Copy out each line of the data that holds the string "driving".

────────

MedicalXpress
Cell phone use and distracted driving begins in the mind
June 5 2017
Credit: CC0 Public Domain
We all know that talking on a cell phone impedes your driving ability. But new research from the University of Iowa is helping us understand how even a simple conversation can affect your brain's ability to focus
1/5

────────

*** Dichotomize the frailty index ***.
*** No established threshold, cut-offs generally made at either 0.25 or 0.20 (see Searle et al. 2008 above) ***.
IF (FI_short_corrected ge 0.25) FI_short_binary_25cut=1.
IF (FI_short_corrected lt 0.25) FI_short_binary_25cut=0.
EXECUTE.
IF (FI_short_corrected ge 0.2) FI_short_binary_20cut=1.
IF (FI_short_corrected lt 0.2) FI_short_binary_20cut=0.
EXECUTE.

────────

#### [Your solution]
Cell phone use and distracted driving begins in the mind
We all know that talking on a cell phone impedes your driving ability. But new research from the University of Iowa is helping us understand how even a simple conversation can affect your brain's ability to focus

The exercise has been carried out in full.